From the moment the album (and it feels more like a cohesive long player than a compilation) jumps out of the speakers with grinding instrumental ‘Big Fat Sin’, it never relents, careering forwards with a verve and aggression that is positively punk, and indeed actually reconnects power electronics to its roots in that genre. ‘Omen’ introduces diFranco’s vocals, which rarely crop up on other projects, which is a shame as he has the kind of snotty snarl that the likes of Stephen Mallinder and Mars’ Sumner Crane wielded so effectively. The vocals are mixed low, so deciphering the lyrics is tricky, but diFranco’s delivery conveys an enormous amount regardless, pitched somewhere between menace and youthful romanticism, the voice of someone turned cynical at a young age.

One of the album’s standout moments, ‘Aktion In A 10/6’ crystallises the aura of JFK into seven hard-hitting minutes of frothing post-punk. Over metronomic, stripped-down drum machine beats, diFranco unleashes torrents of blurry feedback and howls dejectedly like an alternately threatening and distraught rejected lover. The abstract lyrics convey the same sort of sexual violence that emanates from The Velvet Underground’s ‘Venus In Furs’, but with an added sense of disenchanted romanticism.

The pace of the track, compared to more frenetic tracks like ‘Omen’ or the almost catchy ‘Sexodus’ (which is bolstered by mad guitar riffage and noise from Skullflower’s Matt Bower), is slovenly and repetitive, the kind of industrial grind that makes the genre so challenging and refreshing at once. The album’s centrepiece, meanwhile, is the 12 minute noise and found sample collage ‘Will To Love’, a work so belligerently obtuse and abstract that it can’t fail to evoke Throbbing Gristle at their most deconstructed.

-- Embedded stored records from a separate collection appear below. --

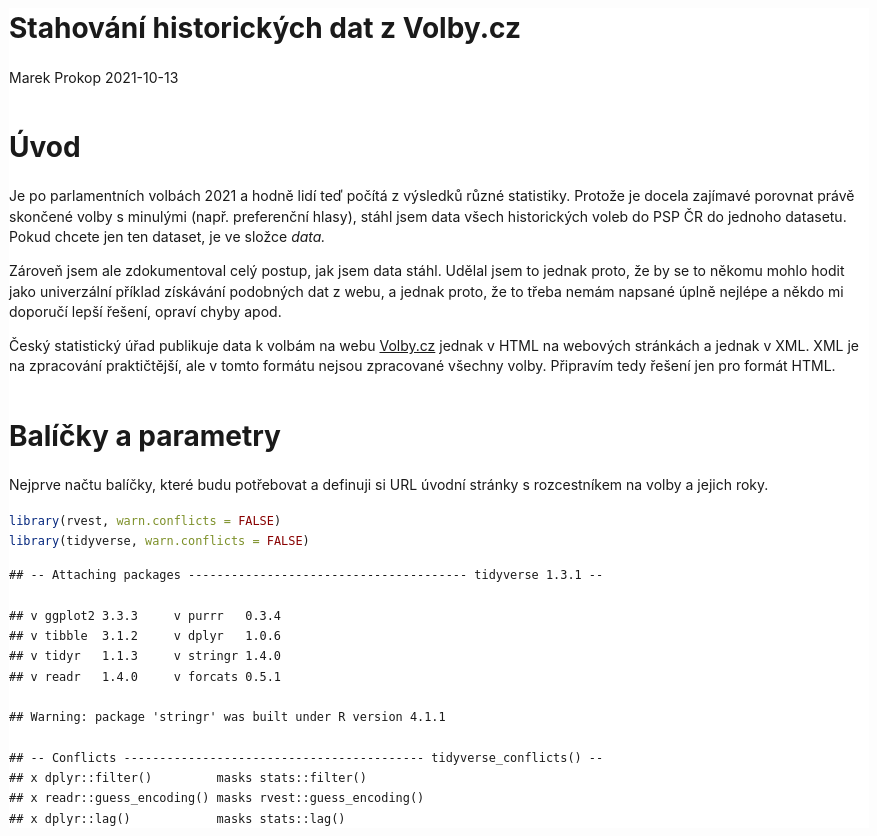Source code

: Stahování historických dat z Volby.cz
================
Marek Prokop
2021-10-13

# Úvod

Je po parlamentních volbách 2021 a hodně lidí teď počítá z výsledků
různé statistiky. Protože je docela zajímavé porovnat právě skončené
volby s minulými (např. preferenční hlasy), stáhl jsem data všech
historických voleb do PSP ČR do jednoho datasetu. Pokud chcete jen ten
dataset, je ve složce *data.*

Zároveň jsem ale zdokumentoval celý postup, jak jsem data stáhl. Udělal
jsem to jednak proto, že by se to někomu mohlo hodit jako univerzální
příklad získávání podobných dat z webu, a jednak proto, že to třeba
nemám napsané úplně nejlépe a někdo mi doporučí lepší řešení, opraví
chyby apod.

Český statistický úřad publikuje data k volbám na webu
[Volby.cz](https://www.volby.cz/) jednak v HTML na webových stránkách a
jednak v XML. XML je na zpracování praktičtější, ale v tomto formátu
nejsou zpracované všechny volby. Připravím tedy řešení jen pro formát
HTML.

# Balíčky a parametry

Nejprve načtu balíčky, které budu potřebovat a definuji si URL úvodní
stránky s rozcestníkem na volby a jejich roky.

``` r
library(rvest, warn.conflicts = FALSE)
library(tidyverse, warn.conflicts = FALSE)
```

    ## -- Attaching packages --------------------------------------- tidyverse 1.3.1 --

    ## v ggplot2 3.3.3     v purrr   0.3.4
    ## v tibble  3.1.2     v dplyr   1.0.6
    ## v tidyr   1.1.3     v stringr 1.4.0
    ## v readr   1.4.0     v forcats 0.5.1

    ## Warning: package 'stringr' was built under R version 4.1.1

    ## -- Conflicts ------------------------------------------ tidyverse_conflicts() --
    ## x dplyr::filter()         masks stats::filter()
    ## x readr::guess_encoding() masks rvest::guess_encoding()
    ## x dplyr::lag()            masks stats::lag()
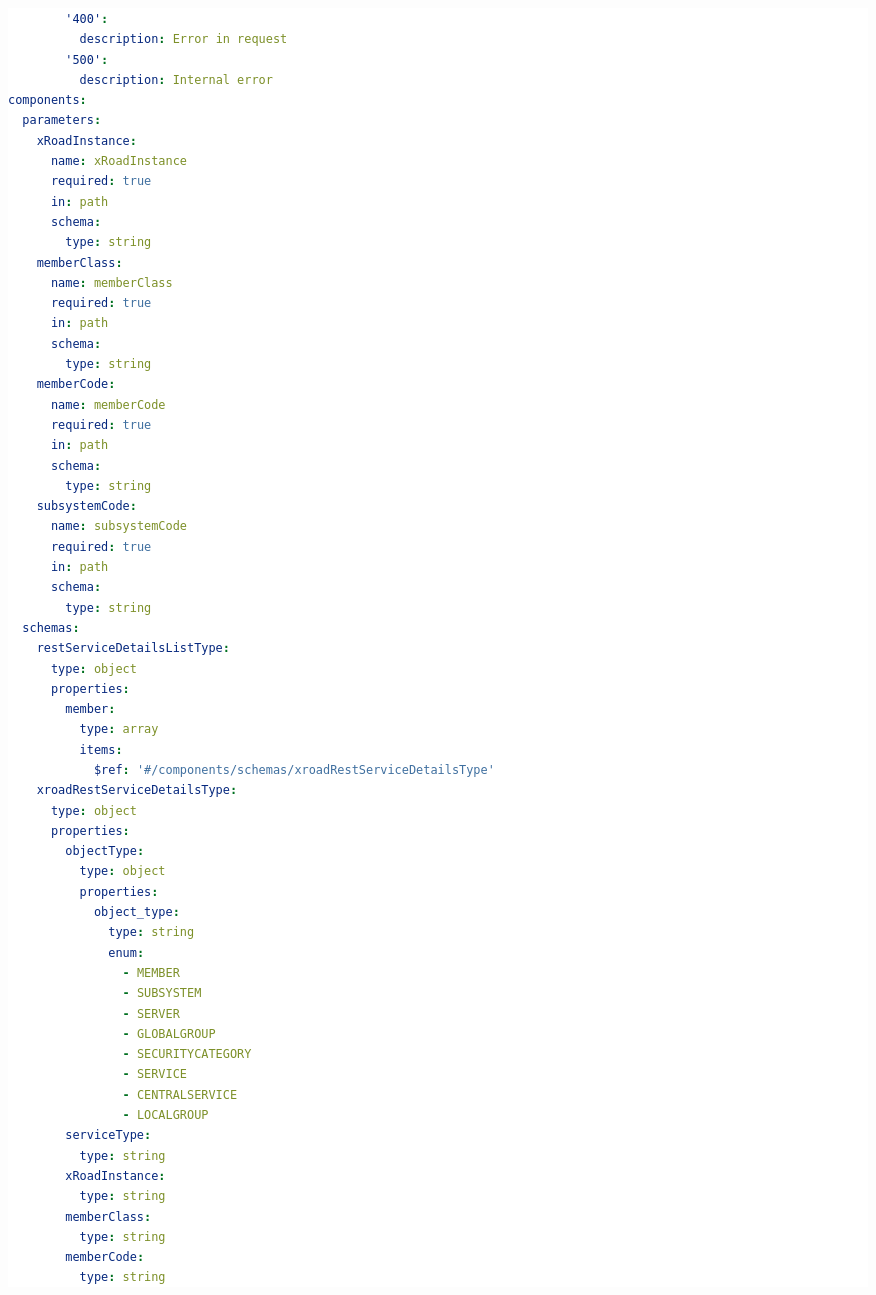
 ```yaml
        '400':
          description: Error in request
        '500':
          description: Internal error
components:
  parameters:
    xRoadInstance:
      name: xRoadInstance
      required: true
      in: path
      schema:
        type: string
    memberClass:
      name: memberClass
      required: true
      in: path
      schema:
        type: string
    memberCode:
      name: memberCode
      required: true
      in: path
      schema:
        type: string
    subsystemCode:
      name: subsystemCode
      required: true
      in: path
      schema:
        type: string
  schemas:
    restServiceDetailsListType:
      type: object
      properties:
        member:
          type: array
          items:
            $ref: '#/components/schemas/xroadRestServiceDetailsType'
    xroadRestServiceDetailsType:
      type: object
      properties:
        objectType:
          type: object
          properties:
            object_type:
              type: string
              enum:
                - MEMBER
                - SUBSYSTEM
                - SERVER
                - GLOBALGROUP
                - SECURITYCATEGORY
                - SERVICE
                - CENTRALSERVICE
                - LOCALGROUP
        serviceType:
          type: string
        xRoadInstance:
          type: string
        memberClass:
          type: string
        memberCode:
          type: string
```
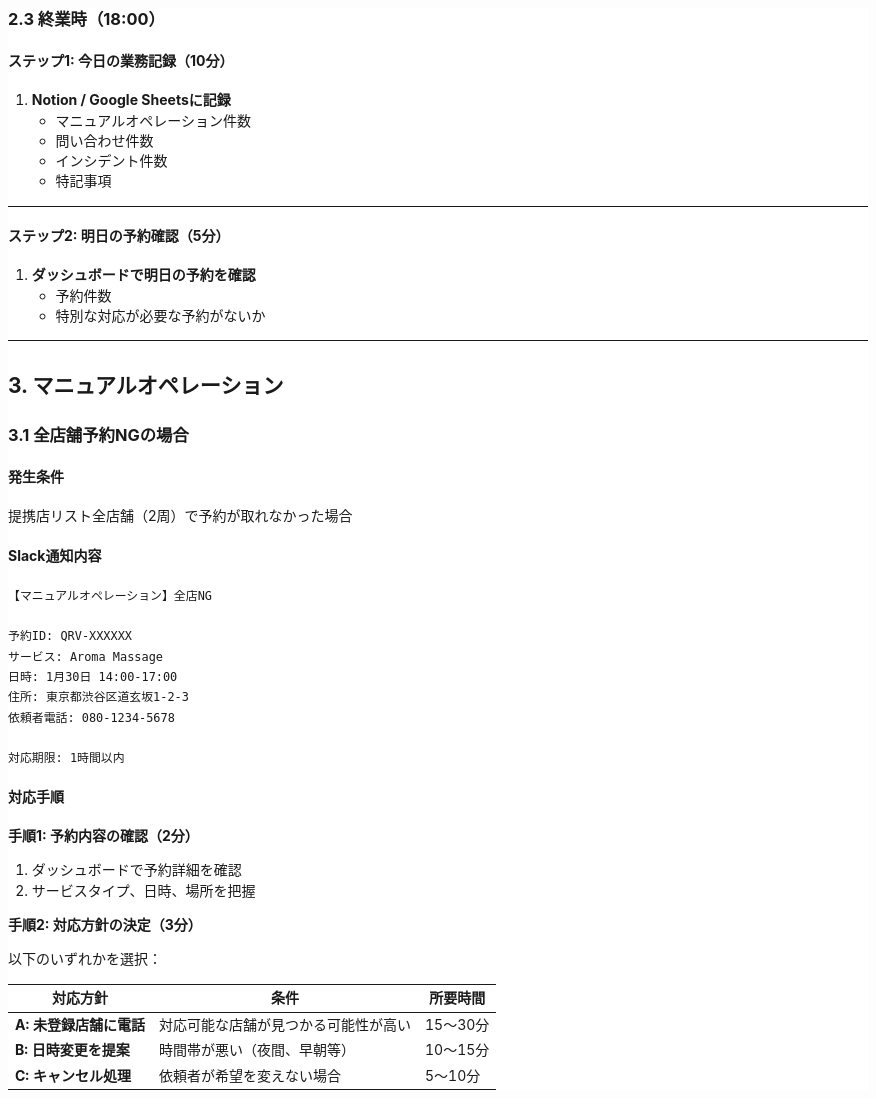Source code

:### 2.3 終業時（18:00）

#### ステップ1: 今日の業務記録（10分）

1. **Notion / Google Sheetsに記録**
   - マニュアルオペレーション件数
   - 問い合わせ件数
   - インシデント件数
   - 特記事項

---

#### ステップ2: 明日の予約確認（5分）

1. **ダッシュボードで明日の予約を確認**
   - 予約件数
   - 特別な対応が必要な予約がないか

---

## 3. マニュアルオペレーション

### 3.1 全店舗予約NGの場合

#### 発生条件

提携店リスト全店舗（2周）で予約が取れなかった場合

#### Slack通知内容

```
【マニュアルオペレーション】全店NG

予約ID: QRV-XXXXXX
サービス: Aroma Massage
日時: 1月30日 14:00-17:00
住所: 東京都渋谷区道玄坂1-2-3
依頼者電話: 080-1234-5678

対応期限: 1時間以内
```

#### 対応手順

**手順1: 予約内容の確認（2分）**

1. ダッシュボードで予約詳細を確認
2. サービスタイプ、日時、場所を把握

**手順2: 対応方針の決定（3分）**

以下のいずれかを選択：

| 対応方針 | 条件 | 所要時間 |
|---------|------|---------|
| **A: 未登録店舗に電話** | 対応可能な店舗が見つかる可能性が高い | 15〜30分 |
| **B: 日時変更を提案** | 時間帯が悪い（夜間、早朝等） | 10〜15分 |
| **C: キャンセル処理** | 依頼者が希望を変えない場合 | 5〜10分 |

LA BAS is the sound of a man still finding his feet, yet already so confident in his vision that it deserves to be recognised as an industrial masterwork like those of some of the aforementioned bands. Balancing infectious punk-rock structures with fierce noise, abstraction, drone and atonal textures, Anthony diFranco comes up with something truly hybrid that has endured the test of time far better than quite a number of his better-known contemporaries such as 23 Skidoo and Clock DVA.